In common with all other European countries, previous social gains of the working class were drastically curtailed and the social climate deteriorated. The opening up of the European Union to Eastern Europe, the entry of Austria into the EU and the effects of globalisation reduced the possibility of concessions to the working class within the framework of the Austrian system of "social partnership."
While every succeeding government carried out fresh attacks on the country's social welfare system, the network of party and state bureaucrats in the leadership of economic and political circles tightened its grip over society, encouraging the growth of corruption. At the same time, the proportional system of representation was aimed at preserving the power of the bigger parties and preventing the emergence of any opposition to government policies.
Under these conditions, sections of the middle class felt that their social status and material well-being were under threat. It was amongst such layers that the FPÖ won new supporters and voters.

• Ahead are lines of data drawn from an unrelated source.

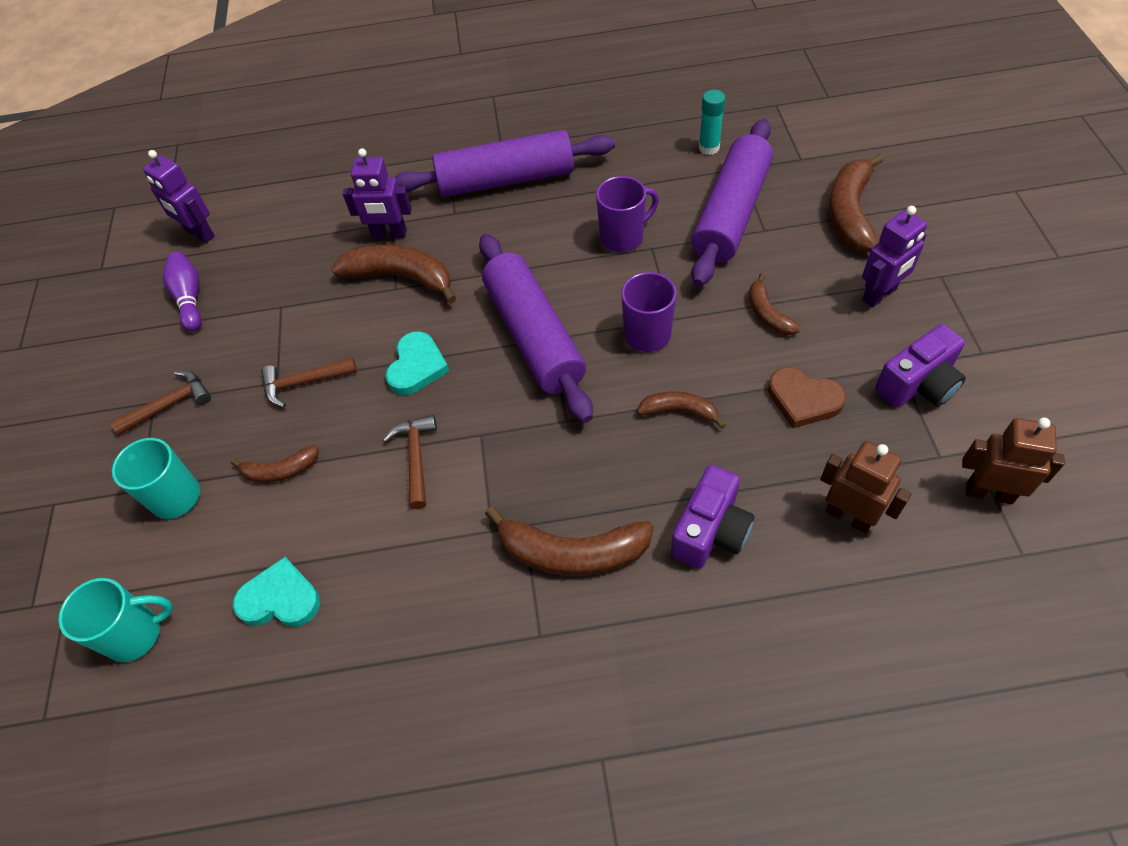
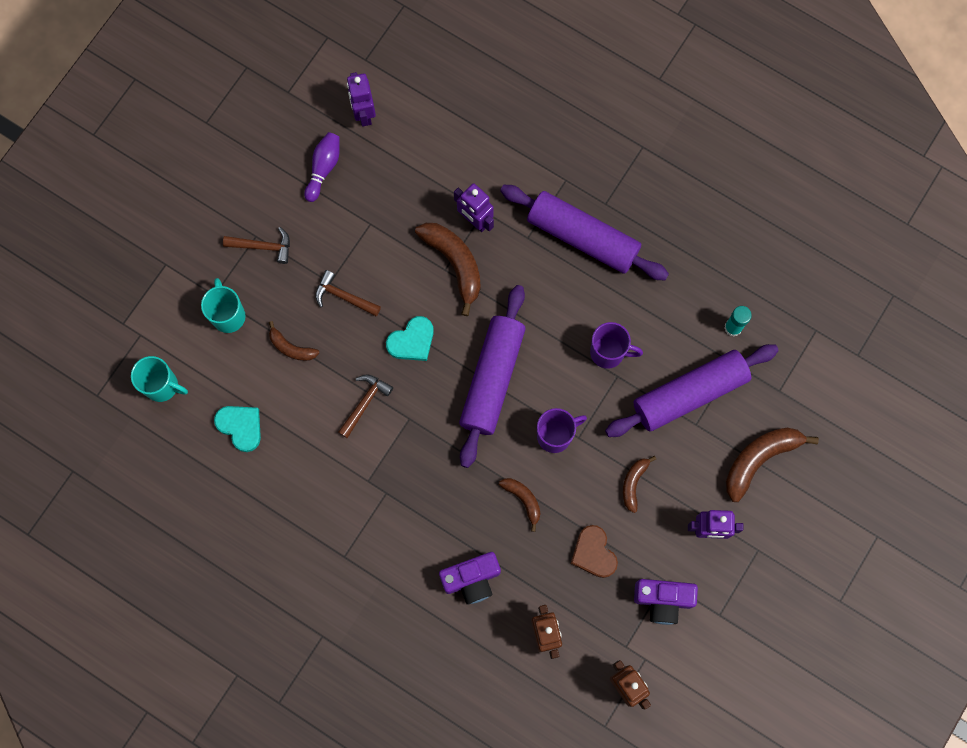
camera: 35 degrees right, 20 degrees up
brown banana [485,506,654,576] -> none

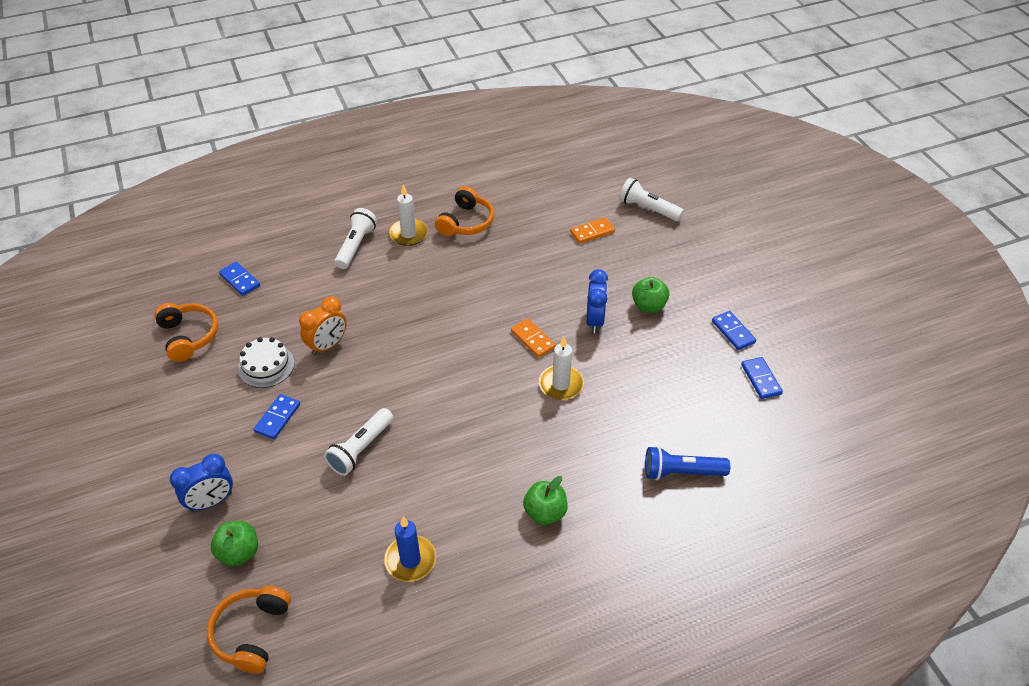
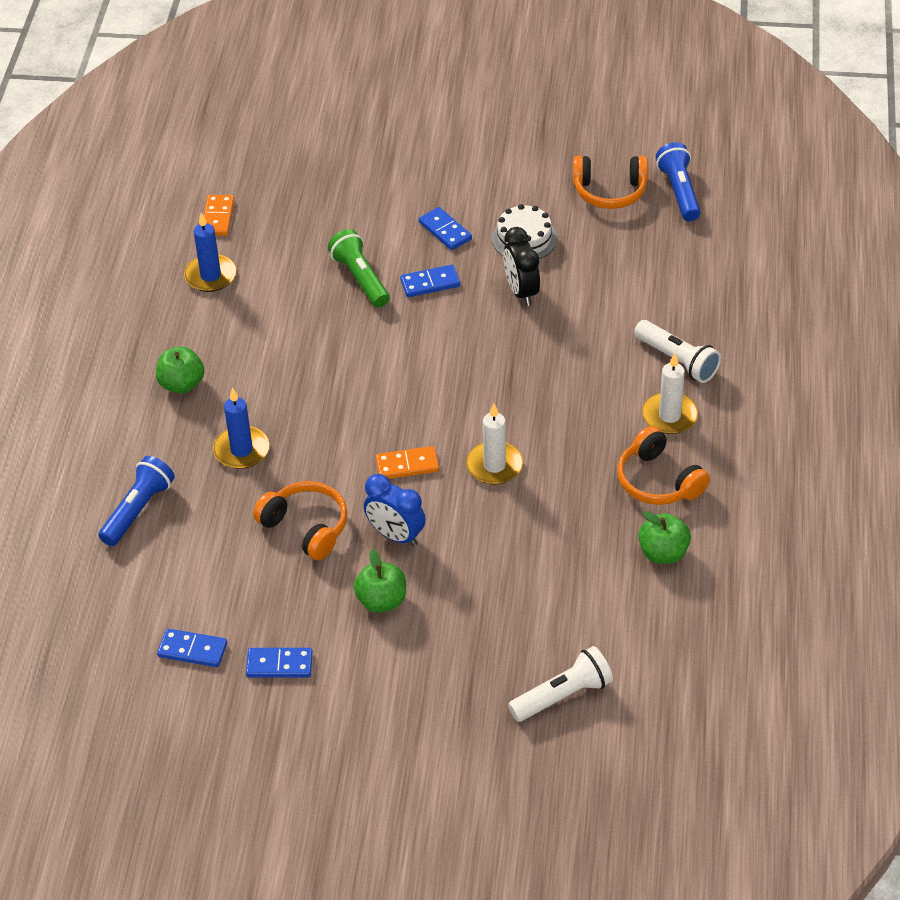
camera: 120 degrees right, 0 degrees up
blue clock [170,454,233,512] -> none
orange headphones [207,586,291,674] -> orange headphones moved to [253,481,347,561]
green apple [211,521,258,566] -> green apple moved to [638,511,691,564]
blue domino [219,262,260,296] -> blue domino moved to [400,265,460,297]
orange clock [299,296,347,356] -> black clock [503,227,540,306]
white flashlight [324,408,393,476] -> green flashlight [328,229,390,308]
white candle [539,337,584,400] -> white candle moved to [466,403,523,485]
orange domino [570,217,615,244] -> orange domino moved to [204,195,234,236]
none -> blue candle [213,387,270,469]
none -> blue flashlight [656,142,701,221]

Haider and the FPÖ combined social demagogy with racism and xenophobia, scape-goating immigrants for the problems confronting Austrian citizens.
The social democrats reacted to Haider's growing political influence by adopting his reactionary slogans, in order, as they said, to render him "redundant." In so doing, the SPÖ played a pivotal role in spreading the poison of racism through Austrian society and effecting a steady shift to the right in Austrian politics.